Binaries like these are apparent when, say, Duszejko’s pleas for action against illegal hunting, fall on deaf, overwhelmingly male ears. The vehemence of her words bemuses them, as though she were speaking a different language, which as Bordo and other eco-feminist philosophers show us, she might as well have been. In a passage describing the irregular contours of the Plateau, Duszejko remarks bleakly: ‘There’s also a stony precipice nearby, but anyone who thinks it’s a natural feature would be mistaken, for it’s the remains of an old quarry, which used to take bites out of the Plateau and would surely have consumed the whole thing eventually in the avid mouths of its daggers. They say there are plans to start it up again, at which point we shall vanish from the face of the earth, devoured by Machines.’

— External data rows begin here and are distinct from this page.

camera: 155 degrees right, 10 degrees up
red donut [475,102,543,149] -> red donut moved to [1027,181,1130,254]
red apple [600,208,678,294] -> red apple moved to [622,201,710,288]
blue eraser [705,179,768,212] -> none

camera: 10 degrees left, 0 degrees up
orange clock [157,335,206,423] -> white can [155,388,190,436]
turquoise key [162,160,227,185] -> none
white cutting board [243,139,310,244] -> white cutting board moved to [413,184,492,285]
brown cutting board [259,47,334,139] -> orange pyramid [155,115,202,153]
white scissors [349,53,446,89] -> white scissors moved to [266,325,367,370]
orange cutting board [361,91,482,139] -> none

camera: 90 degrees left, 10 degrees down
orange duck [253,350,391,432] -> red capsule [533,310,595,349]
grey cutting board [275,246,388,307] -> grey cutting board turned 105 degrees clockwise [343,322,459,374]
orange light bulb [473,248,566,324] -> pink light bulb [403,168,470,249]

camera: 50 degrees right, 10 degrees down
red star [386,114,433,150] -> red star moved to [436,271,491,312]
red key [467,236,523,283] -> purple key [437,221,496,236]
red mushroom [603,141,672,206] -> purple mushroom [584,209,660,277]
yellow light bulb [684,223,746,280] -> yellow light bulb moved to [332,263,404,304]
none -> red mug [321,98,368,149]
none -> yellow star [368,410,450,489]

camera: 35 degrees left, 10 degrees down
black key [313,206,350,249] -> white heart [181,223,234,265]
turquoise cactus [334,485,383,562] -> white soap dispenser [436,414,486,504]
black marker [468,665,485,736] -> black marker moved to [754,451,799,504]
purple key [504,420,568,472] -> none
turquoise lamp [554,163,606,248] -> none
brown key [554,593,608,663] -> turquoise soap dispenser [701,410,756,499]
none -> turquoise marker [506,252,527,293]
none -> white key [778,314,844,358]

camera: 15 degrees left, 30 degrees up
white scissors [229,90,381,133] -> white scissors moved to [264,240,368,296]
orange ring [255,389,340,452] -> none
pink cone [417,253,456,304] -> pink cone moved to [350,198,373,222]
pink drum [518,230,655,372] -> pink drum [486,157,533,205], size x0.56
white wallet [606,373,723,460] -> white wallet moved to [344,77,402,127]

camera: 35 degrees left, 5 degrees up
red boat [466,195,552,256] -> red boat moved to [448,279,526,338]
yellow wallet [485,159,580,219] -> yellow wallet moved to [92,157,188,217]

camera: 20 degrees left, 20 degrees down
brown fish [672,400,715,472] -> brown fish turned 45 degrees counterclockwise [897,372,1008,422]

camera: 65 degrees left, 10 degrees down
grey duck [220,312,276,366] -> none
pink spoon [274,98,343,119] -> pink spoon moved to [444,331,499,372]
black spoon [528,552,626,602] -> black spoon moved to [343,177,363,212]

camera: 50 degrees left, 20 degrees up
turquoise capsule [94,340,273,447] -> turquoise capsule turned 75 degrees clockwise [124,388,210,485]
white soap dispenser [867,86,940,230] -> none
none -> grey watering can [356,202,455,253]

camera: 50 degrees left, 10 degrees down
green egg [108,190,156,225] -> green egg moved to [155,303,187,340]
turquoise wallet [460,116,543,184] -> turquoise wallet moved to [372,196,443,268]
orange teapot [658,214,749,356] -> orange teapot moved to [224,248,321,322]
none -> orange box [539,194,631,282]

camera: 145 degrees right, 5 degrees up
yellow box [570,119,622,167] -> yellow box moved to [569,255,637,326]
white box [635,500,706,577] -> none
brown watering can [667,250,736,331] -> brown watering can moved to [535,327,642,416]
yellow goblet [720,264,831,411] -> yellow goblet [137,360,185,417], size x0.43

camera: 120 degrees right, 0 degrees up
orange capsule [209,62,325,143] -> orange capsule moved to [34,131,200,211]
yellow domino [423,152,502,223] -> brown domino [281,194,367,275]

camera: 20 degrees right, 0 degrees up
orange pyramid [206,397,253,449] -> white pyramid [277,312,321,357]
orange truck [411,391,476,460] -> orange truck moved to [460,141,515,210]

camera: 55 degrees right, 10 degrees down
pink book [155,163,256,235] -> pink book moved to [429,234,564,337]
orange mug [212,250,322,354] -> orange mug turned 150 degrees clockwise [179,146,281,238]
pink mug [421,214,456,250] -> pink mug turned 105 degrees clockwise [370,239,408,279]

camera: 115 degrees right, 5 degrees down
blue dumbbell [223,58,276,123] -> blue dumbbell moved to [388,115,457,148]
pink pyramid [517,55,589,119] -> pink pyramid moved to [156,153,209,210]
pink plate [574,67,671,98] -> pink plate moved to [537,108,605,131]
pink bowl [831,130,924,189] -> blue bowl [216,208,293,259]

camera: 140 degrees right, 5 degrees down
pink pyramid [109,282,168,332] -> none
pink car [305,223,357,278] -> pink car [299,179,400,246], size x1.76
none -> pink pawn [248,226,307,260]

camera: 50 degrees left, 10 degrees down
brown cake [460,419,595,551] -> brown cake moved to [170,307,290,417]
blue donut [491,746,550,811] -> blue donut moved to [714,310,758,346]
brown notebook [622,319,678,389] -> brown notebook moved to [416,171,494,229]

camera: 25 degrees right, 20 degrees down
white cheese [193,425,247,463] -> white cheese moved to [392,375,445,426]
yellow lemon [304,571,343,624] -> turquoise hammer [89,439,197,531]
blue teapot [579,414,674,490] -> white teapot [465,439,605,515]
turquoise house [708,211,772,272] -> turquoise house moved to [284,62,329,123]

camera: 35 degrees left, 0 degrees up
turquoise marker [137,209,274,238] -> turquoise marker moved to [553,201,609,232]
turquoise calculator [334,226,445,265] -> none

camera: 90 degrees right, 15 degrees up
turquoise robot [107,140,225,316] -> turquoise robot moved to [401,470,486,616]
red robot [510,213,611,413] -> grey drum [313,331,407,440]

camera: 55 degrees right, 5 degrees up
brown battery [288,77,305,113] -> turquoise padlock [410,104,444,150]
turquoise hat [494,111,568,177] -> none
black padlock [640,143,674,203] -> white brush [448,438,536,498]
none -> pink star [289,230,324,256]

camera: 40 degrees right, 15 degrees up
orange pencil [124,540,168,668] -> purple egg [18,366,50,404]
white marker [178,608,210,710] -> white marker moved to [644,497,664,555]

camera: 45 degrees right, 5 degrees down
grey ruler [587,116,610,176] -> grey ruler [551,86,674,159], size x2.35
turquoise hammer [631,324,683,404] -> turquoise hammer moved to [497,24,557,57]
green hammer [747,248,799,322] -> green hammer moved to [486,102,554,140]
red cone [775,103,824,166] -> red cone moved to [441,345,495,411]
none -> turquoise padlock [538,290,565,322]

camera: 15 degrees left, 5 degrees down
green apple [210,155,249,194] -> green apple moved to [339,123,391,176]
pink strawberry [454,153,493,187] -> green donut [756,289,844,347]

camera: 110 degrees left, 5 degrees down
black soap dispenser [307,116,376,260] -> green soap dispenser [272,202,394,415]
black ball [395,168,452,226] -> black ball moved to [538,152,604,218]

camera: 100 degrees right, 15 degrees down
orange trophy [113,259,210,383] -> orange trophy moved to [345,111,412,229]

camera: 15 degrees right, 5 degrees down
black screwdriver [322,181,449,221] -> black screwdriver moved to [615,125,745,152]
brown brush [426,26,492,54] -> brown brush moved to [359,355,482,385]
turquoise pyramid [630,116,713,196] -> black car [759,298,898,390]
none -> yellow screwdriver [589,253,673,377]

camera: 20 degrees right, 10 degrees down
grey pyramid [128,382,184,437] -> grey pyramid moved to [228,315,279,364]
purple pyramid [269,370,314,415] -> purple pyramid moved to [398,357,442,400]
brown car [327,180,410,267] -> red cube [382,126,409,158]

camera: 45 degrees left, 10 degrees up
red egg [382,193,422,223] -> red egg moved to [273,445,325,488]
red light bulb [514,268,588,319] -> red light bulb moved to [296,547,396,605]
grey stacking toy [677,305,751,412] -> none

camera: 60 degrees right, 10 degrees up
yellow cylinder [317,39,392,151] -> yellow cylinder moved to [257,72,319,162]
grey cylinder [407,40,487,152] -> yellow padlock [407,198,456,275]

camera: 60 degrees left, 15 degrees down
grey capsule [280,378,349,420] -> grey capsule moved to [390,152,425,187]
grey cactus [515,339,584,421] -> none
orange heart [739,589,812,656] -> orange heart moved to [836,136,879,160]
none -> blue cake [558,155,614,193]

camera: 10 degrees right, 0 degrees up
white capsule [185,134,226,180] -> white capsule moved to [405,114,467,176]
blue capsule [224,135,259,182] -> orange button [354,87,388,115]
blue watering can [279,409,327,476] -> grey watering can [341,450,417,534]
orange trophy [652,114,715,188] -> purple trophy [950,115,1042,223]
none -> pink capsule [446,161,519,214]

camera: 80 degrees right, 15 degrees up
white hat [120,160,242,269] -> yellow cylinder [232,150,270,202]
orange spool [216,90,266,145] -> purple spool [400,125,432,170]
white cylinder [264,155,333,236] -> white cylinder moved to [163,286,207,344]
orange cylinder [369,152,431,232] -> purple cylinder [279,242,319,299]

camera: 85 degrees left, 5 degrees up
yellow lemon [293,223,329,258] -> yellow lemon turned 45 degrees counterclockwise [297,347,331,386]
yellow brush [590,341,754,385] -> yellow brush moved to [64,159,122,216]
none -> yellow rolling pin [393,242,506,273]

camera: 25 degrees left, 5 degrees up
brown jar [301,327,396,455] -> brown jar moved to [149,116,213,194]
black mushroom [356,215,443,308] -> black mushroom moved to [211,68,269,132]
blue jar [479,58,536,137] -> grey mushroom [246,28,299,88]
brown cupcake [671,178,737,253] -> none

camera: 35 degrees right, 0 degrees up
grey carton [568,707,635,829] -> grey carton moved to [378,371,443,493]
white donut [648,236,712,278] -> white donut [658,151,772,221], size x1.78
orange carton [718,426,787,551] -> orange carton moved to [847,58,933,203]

In Tokarczuk’s sixth novel Flights (translated by Jennifer Croft, winner of the Man Booker International Prize in 2018), too, there are certain fragments where her disillusionment with tech- evangelism comes through strongly. In one of the novel’s standalone, essay-like segments (there are over 90 such sections in the book, some less than a page long, others extending for dozens of pages), the nameless female protagonist laments the university system’s lack of imagination and creativity.
‘Here we were taught that the world could be described, and even explained, by means of simple answers to intelligent questions. That in its essence the world was inert and dead, governed by fairly simple laws that needed to be explained and made public—if possible with the aid of diagrams. We were required to do experiments. To formulate hypotheses. To verify. We were inducted into the mysteries of statistics, taught to believe that equipped with such a tool we would be able to perfectly describe all the workings of the world—that ninety percent is more significant than five.’
Flights is a remarkable book that seems to be interested in everything, like the best novels so often are. Despite the fragmented, almost anti-novel structure, it presents a coherent, compelling worldview, one that challenges the reader to investigate all that is supposedly axiomatic about our world. And while Tokarczuk’s fame in Poland isn’t in doubt—in an increasingly xenophobic, right-wing political environment, her views are anathema to many, leading to public denouncements and even death threats—her English-language following is still a relatively recent phenomenon. A few weeks from now, if Drive Your Plow Over the Bones of the Dead wins the Booker (making her the first ever to win in consecutive years), her status as a pre-eminent voice of world literature will be beyond doubt.